Bei Puccinis „Madame Butterfly“ in Linz stirbt die Geisha diesmal nicht

Xl_butterfly-linz-c_petra_moser-12-24-3 © Petra Moser

Das Kind ist seit seiner Geburt vor drei Jahren schon ein ziemlich großer pubertierender, langhaariger und recht trotziger Teenager geworden, und das obwohl seine Mutter zur Heirat erst 15 Jahre alt war: So sieht das zumindest Regisseurin Isabel Ostermann in der Neuproduktion von Giacomo Puccini „Madame Butterfly“ am Linzer Landestheater im heurigen Puccini-Jubiläumsjahr. Aber es geht noch weiter, denn der Junge ist ab dem zweiten Akt omnipräsent auf der Bühne. Meist sitzt er auf einer Matratze und hat die Kopfhörer auf oder er reißt Papierseiten aus einem Buch heraus, knüllt sie zusammen und schmeißt sie herum oder er zieht sich angewidert die Kapuze seines Sweaters über den Kopf. Und als seine Mutter ihr Messer zum Selbstmord ansetzt, greift er ein und entreißt ihr das Messer. Denn diesmal in Linz darf, nicht so wie im Libretto vorgesehen, Butterfly offensichtlich nicht sterben.

Nüchtern, schmucklos, kalt, leergeräumt ist die Bühne mit ihren weißen Wänden und der weißen Decke. Keine Spur von exotischem Japonismus oder asiatischer Ornamentik (Bühne: Sabine Mader). Die Kostüme und Frisuren wirken westlich, etwa aus den 1920-er Jahren in den Farben, Weiß, Schwarz und Rot (Julia Burkhart). Im zweiten Teil sind auf der Bühne verstreut Kindermöbel zu sehen, Kartons und zahlreiche Bürolampen, deren Sinnhaftigkeit sich nicht erschließt. Videos zeigen Meereswellen, beim Liebesduett tauchen grell leuchtende, riesige Quallen auf, später im Zwischenspiel zum letzten Bild sieht man seltsame Fuß- und Handwaschungen und zum Finale kurz aufblitzende Frauengesichter. Ideen hat die Regisseurin genug aber sie sind sehr merkwürdig und schwer nachvollziehbar und das minimalistische Ambiente fördert nicht gerade die szenischen Emotionen der Protagonisten.

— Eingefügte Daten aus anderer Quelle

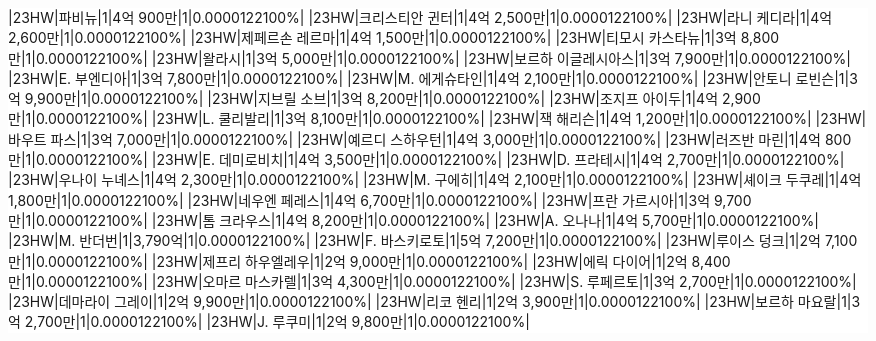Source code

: |23HW|파비뉴|1|4억 900만|1|0.0000122100%|
|23HW|크리스티안 귄터|1|4억 2,500만|1|0.0000122100%|
|23HW|라니 케디라|1|4억 2,600만|1|0.0000122100%|
|23HW|제페르손 레르마|1|4억 1,500만|1|0.0000122100%|
|23HW|티모시 카스타뉴|1|3억 8,800만|1|0.0000122100%|
|23HW|왈라시|1|3억 5,000만|1|0.0000122100%|
|23HW|보르하 이글레시아스|1|3억 7,900만|1|0.0000122100%|
|23HW|E. 부엔디아|1|3억 7,800만|1|0.0000122100%|
|23HW|M. 에게슈타인|1|4억 2,100만|1|0.0000122100%|
|23HW|안토니 로빈슨|1|3억 9,900만|1|0.0000122100%|
|23HW|지브릴 소브|1|3억 8,200만|1|0.0000122100%|
|23HW|조지프 아이두|1|4억 2,900만|1|0.0000122100%|
|23HW|L. 쿨리발리|1|3억 8,100만|1|0.0000122100%|
|23HW|잭 해리슨|1|4억 1,200만|1|0.0000122100%|
|23HW|바우트 파스|1|3억 7,000만|1|0.0000122100%|
|23HW|예르디 스하우턴|1|4억 3,000만|1|0.0000122100%|
|23HW|러즈반 마린|1|4억 800만|1|0.0000122100%|
|23HW|E. 데미로비치|1|4억 3,500만|1|0.0000122100%|
|23HW|D. 프라테시|1|4억 2,700만|1|0.0000122100%|
|23HW|우나이 누녜스|1|4억 2,300만|1|0.0000122100%|
|23HW|M. 구에히|1|4억 2,100만|1|0.0000122100%|
|23HW|셰이크 두쿠레|1|4억 1,800만|1|0.0000122100%|
|23HW|네우엔 페레스|1|4억 6,700만|1|0.0000122100%|
|23HW|프란 가르시아|1|3억 9,700만|1|0.0000122100%|
|23HW|톰 크라우스|1|4억 8,200만|1|0.0000122100%|
|23HW|A. 오나나|1|4억 5,700만|1|0.0000122100%|
|23HW|M. 반더번|1|3,790억|1|0.0000122100%|
|23HW|F. 바스키로토|1|5억 7,200만|1|0.0000122100%|
|23HW|루이스 덩크|1|2억 7,100만|1|0.0000122100%|
|23HW|제프리 하우엘레우|1|2억 9,000만|1|0.0000122100%|
|23HW|에릭 다이어|1|2억 8,400만|1|0.0000122100%|
|23HW|오마르 마스카렐|1|3억 4,300만|1|0.0000122100%|
|23HW|S. 루페르토|1|3억 2,700만|1|0.0000122100%|
|23HW|데마라이 그레이|1|2억 9,900만|1|0.0000122100%|
|23HW|리코 헨리|1|2억 3,900만|1|0.0000122100%|
|23HW|보르하 마요랄|1|3억 2,700만|1|0.0000122100%|
|23HW|J. 루쿠미|1|2억 9,800만|1|0.0000122100%|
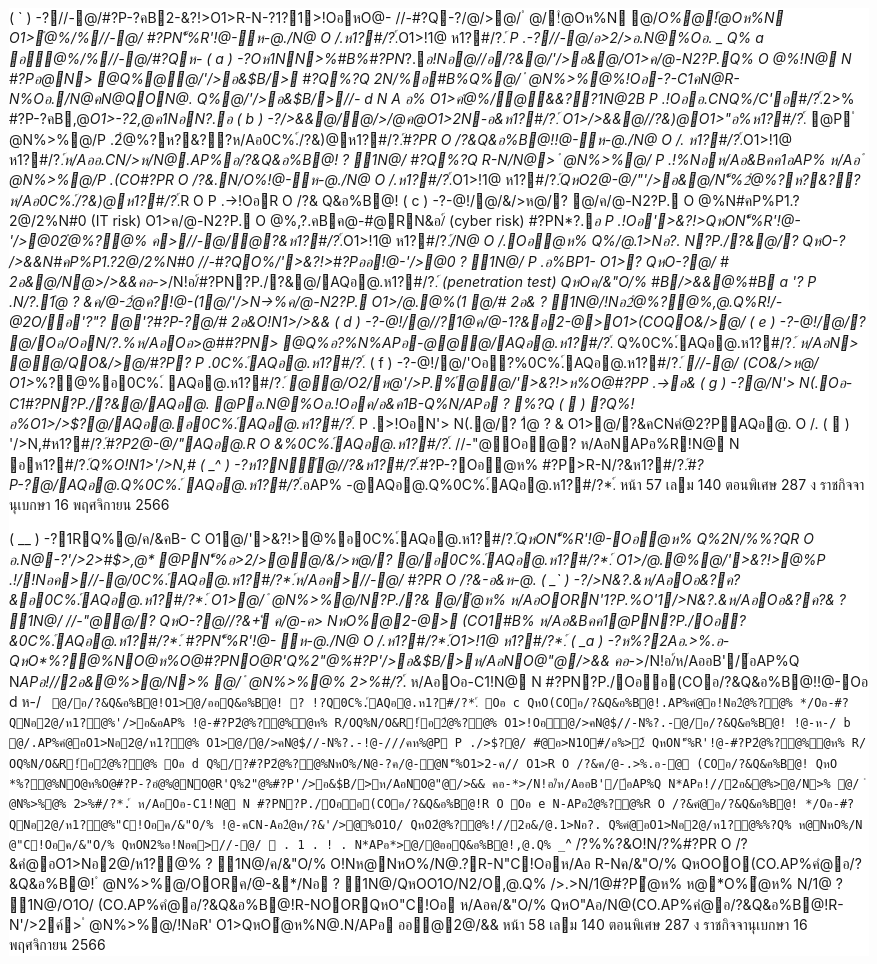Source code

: ( ` ) -?//-@/#?P-?คB2-&?!>O1>R-N-?1?1>!OอหO@- //-#?Q-?/@/>@/ ํ @/!ํ@Oห%N @/*O%@!ํ@Oห%N O1>ํ@%/%//-@/ #?PN'็%R'!@-ห-@./N@ O /.ห1?#/?*.์O1>!1@ ห1?#/?*.์ P .-?//-@/อ>2/>อ.N@%Oอ. _ Q% a อํ@%/%//-@/#?Qห- ( a ) -?Oห1NN>%#B%#?PN*?.*อ!Nอ@//อ/?&@/'/>อ&@/O1>ค/@-N2?P.Q% O @%!N@ N #?Pอ@N> @Q%@@/'/>อ&$B/> #?Q%?Q 2N/%อ#B%Q%@/ ํ @N%>%@%!Oอ-?-C1คN@R-N%Oอ./N@คN@QON@. Q%@/'/>อ&$B/>//- d N A อ% O1>คํ@%/@&&??1N@2B P .!Oออ.CNQ%/C'อ#/?*.์2>% #?P-?คB,@*O1>-?2,@*ค1NอN*?.*อ ( b ) -?/>&&@/ํ@/>/@ค@O1>2N-อ&ห1?#/?*.์ O1>/>&&@//?&)@O1>"อ%ห1?#/?*.์ @P ํ @N%>%@/P .2ํ@%?ห?&??ห/Aอ0C%.์/?&)@ห1?#/?*.์#?PR O /?&Q&อ%B@!!@-ห-@./N@ O /. ห1?#/?*.์O1>!1@ ห1?#/?*.์ห/Aออ.CN/>ห/N@.AP%อ/?&Q&อ%B@! ? 1N@/ #?Q%?Q R-N/N@> ํ @N%>%@/ P .!%Nอห/Aอ&Bคค1อAP% ห/Aอ ํ @N%>%@/P .(CO#?PR O /?&.N/O%!@-ห-@./N@ O /.ห1?#/?*.์O1>!1@ ห1?#/?*.์QหO2@-@/"'/>อ&@/N'็%2ํ@%?ห?&??ห/Aอ0C%.์/?&)@ห1?#/?*.์R O P .->!OอR O /?& Q&อ%B@! ( c ) -?-@!/@/&/>ห@/? @/ค/@-N2?P. O @%N#คP%P1.?2@/2%N#0 (IT risk) O1>ค/@-N2?P. O @%,?.คBค@-#@RN&อ/์ (cyber risk) #?PN*?.*อ P .!Oอ'>&?!>QหON'็%R'!@-'/>@02ํ@%?@% ค>//-@/ํ@?&ห1?#/?*.์O1>!1@ ห1?#/?*.์/N@ O /.Oอํ@ห% Q%/@.1>Nอ?. N?P./?&@/? QหO-? />&&N#คP%P1.?2@/2%N#0 //-#?QO%/'>&?!>#?Pออ!@-'/>@0 ? 1N@/ P .อ%BP1- O1>? QหO-?@/ # 2อ&@/N@>/>&&คอ-*>/N!อ/์#?PN?P./?&@/AQอ@.ห1?#/?*.์ (penetration test) QหOค/&"O/% #B/>&&@%#B a '? P .N/?.1ํ@ ? &ค/@-2ํ@ค?!@-(1@/'/>N->%ค/@-N2?P. O1>/@.@%(1 @/# 2อ& ? 1N@/!Nอ2ํ@%?@%,@.Q%R!/-@2O/อ'?"? @'?#?P-?@/# 2อ&O!N1>/>&& ( d ) -?-@!/@//?1@ค/@-1?&อ2-@>O1>(COQO&/>@/ ( e ) -?-@!/@/? @/Oอ/OอN/?.%ห/AอOอ*>*@##?PN> @Q%อ?%N%APอ-@@@/AQอ@.ห1?#/?*.์ Q%0C%.์AQอ@.ห1?#/?*.์ ห/AอN> @@/QO&/>@/#?P? P .0C%.์AQอ@.ห1?#/?*.์ ( f ) -?-@!/@/'Oอ?%0C%.์AQอ@.ห1?#/?*.์ //-@/ (CO&/>ห@/ O1>*%?@%อ0C%.์ AQอ@.ห1?#/?*.์ @@/O2/ห@'/>P.%์@@/'>&?!>ห%O@#?PP .->อ& ( g ) -?@/N'> N(.Oอ-C1#?PN?P./?&@/AQอ@. @Pอ.N@%Oอ.!Oอค/อ&ค1B-Q%N/APอ ? %?Q (  ) ?Q%!อ%O1>/>$?@/AQอ@.อ0C%.์AQอ@.ห1?#/?*.์ P .>!OอN'> N(.@/? 1ํ@ ? & O1>@/?&คCNคํ@2?PAQอ@. O /. (  ) '/>N,#ห1?#/?*.์#?P2@-@/"AQอ@.R O &%0C%.์AQอ@.ห1?#/?*.์ //-"@Oอํ@? ห/AอNAPอ%R!N@ N อห1?#/?*.์Q%O!N1>'/>N,# ( _^ ) -?ห1?N์@//?&ห1?#/?*.์#?P-?Oอํ@ห% #?P>R-N/?&ห1?#/?*.์#?P-?@/AQอ@.Q%0C%.์ AQอ@.ห1?#/?*.์อAP% -@AQอ@.Q%0C%.์AQอ@.ห1?#/?*.์ หน้า 57 เลม 140 ตอนพิเศษ 287 ง ราชกิจจานุเบกษา 16 พฤศจิกายน 2566

( __ ) -?1RQ%@/ค/&คB- C O1@/'>&?!>@%อ0C%.์AQอ@.ห1?#/?*.์QหON'็%R'!@-Oอํ@ห% Q%2N/%%?QR O อ.N@-?'/>2>#$>,@* @PN'็%อ>2/>@@/&/>ห@/? @/อ0C%.์AQอ@.ห1?#/?*.์ O1>/@.@%@/'>&?!>@%P .!/!Nอค>//-@/0C%.์AQอ@.ห1?#/?*.์ห/Aอค>//-@/ #?PR O /?&-อ&ห-@. ( _` ) -?/>N&?.&ห/AอOอ&?ค?&อ0C%.์AQอ@.ห1?#/?*.์ O1>@/ ํ @N%>%@/N?P./?& @/ํ@ห% ห/AอOORN'1?P.%O'1/>N&?.&ห/AอOอ&?ค?& ? 1N@/ //-"@@/? QหO-?@//?&+ั ค/@-ค> NหO%@2-@> (CO1#B% ห/Aอ&Bคค1@PN?P./Oอ?&0C%.์AQอ@.ห1?#/?*.์ #?PN'็%R'!@- ห-@./N@ O /.ห1?#/?*.์O1>!1@ ห1?#/?*.์ ( _a ) -?ห%?2Aอ.>%.อ-QหO*%?@%NO@ห%O@#?PNO@R'Q%2"@%#?P'/>อ&$B/>ห/AอNO@"@/>&& คอ-*>/N!อ/์ห/AออB'/์อAP%Q N*APอ!//2อ&@%>@/N>% @/ ํ @N%>%@% 2>%#/?*.์ ห/AอOอ-C1!N@ N #?PN?P./Oออ(COอ/?&Q&อ%B@!!@-Oอ d ห-/ ` @/อ/?&Q&อ%B@!O1>@/ออQ&อ%B@! ? !?Q0C%.์AQอ@.ห1?#/?*.์ Oอ c QหO(COอ/?&Q&อ%B@!.AP%คํ@อ!Nอ2ํ@%?@% */Oอ-#?QNอ2@/ห1?@%'/>อ&อAP% !@-#?P2ํ@%?@%ํ@ห% R/OQ%N/O&R!์อ2ํ@%?@% O1>!Oอํ@/>คN@$//-N%?.-@/อ/?&Q&อ%B@! !@-ห-/ b @/.AP%คํ@อO1>Nอ2@/ห1?@% O1>@/ํ@/>คN@$//-N%?.-!@-///คห%@P P ./>$?@/ #@อ>N1O#/อ%>2์ QหON'็%R'!@-#?P2ํ@%?@%ํ@ห% R/OQ%N/O&R!์อ2ํ@%?@% Oอ d Q%/?#?P2ํ@%?@%NหO%/N@-?ค/@-ํ@N'็%O1>2-ค// O1>R O /?&ค/@-.>%.อ-@ (COอ/?&Q&อ%B@! QหO*%?@%NO@ห%O@#?P-?อํ@%@NO@R'Q%2"@%#?P'/>อ&$B/>ห/AอNO@"@/>&& คอ-*>/N!อ/์ห/AออB'/์อAP%Q N*APอ!//2อ&@%>@/N>% @/ ํ @N%>%@% 2>%#/?*.์ ห/AอOอ-C1!N@ N #?PN?P./Oออ(COอ/?&Q&อ%B@!R O Oอ e N-APอ2ํ@%?@%R O /?&คํ@อ/?&Q&อ%B@! */Oอ-#?QNอ2@/ห1?@%"C!Oอค/&"O/% !@-คCN-Aอ2ํ@ห/?&'/>@%O1O/ QหO2ํ@%?@%!//2อ&/@.1>Nอ?. Q%คํ@อO1>Nอ2@/ห1?@%%?Q% ห@NหO%/N@"C!Oอค/&"O/% QหON2%อ!Nอค>//-@/  . 1 . ! . N*APอ*>@/@ออQ&อ%B@!,@.Q% _`^ /?%%?&O!N/?%#?PR O /?&คํ@อO1>Nอ2@/ห1?@% ? 1N@/ค/&"O/% O!Nห@NหO%/N@.?R-N"C!Oอห/Aอ R-Nค/&"O/% QหOOO(CO.AP%คํ@อ/?&Q&อ%B@! ํ @N%>%@/OORค/@-&*/Nอ ? 1N@/QหOO1O/N2/O,@.Q% />.>N/1@#?Pํ@ห% ห@*O%ํ@ห% N/1@ ? 1N@/O1O/ (CO.AP%คํ@อ/?&Q&อ%B@!R-NOORQหO"C!Oอ ห/Aอค/&"O/% QหO"Aอ/N@(CO.AP%คํ@อ/?&Q&อ%B@!R-N'/>2ค์> ํ @N%>%@/!NอR' O1>QหOํ@ห%N@.N/APอ ออ@2@/&& หน้า 58 เลม 140 ตอนพิเศษ 287 ง ราชกิจจานุเบกษา 16 พฤศจิกายน 2566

Große Gefühle erzeugen hingegen  die Protagonisten im Musikalischen: „Addio, addio“, schluchzend und mit Tränen erstickter Stimme nimmt die unglückliche Cio-Cio-San Abschied. Das Publikum tief zu berühren weiß Joanna Zawartko, aber nicht nur in dieser Schlussszene. In einer weiten Gefühlspalette vermag sie Innigkeit, Naivität, Freude wie auch Verzweiflung intensiv und höhensicher den ganzen Abend auszudrücken. Carlos Gardoso ist ein leichtfertig mit den Gefühlen spielender und sehr lässiger Pinkerton in Sportbekleidung. Er singt ihn mit nuancenreichem Tenor und mühelosen Höhen. Adam Kim ist ein kerniger, in der Tiefe etwas knorriger Sharpless, der allerdings optisch ziemlich verschlammt und zerknittert herumlaufen muss. Angela Simkin ist eine stimmlich und darstellerisch sehr berührende, samtig klingende Suzuki, Christian Drescher ein schmieriger Goro. Auch die vielen kleine Rollen sind gut besetzt, derChor des Linzer Landestheaters singt tadellos.

Besonders großen Anteil am Erfolg hat auch das Bruckner Orchester Linz unter Patrick Lange. Da strömen hohe Leidenschaft, feinste Töne aber auch mitreißende dramatische Ausbrüche und ein vielfältiger Farbenreichtum sowie Transparenz aus dem Graben.

Viel Applaus und lautstarke Buhs für die Regisseurin!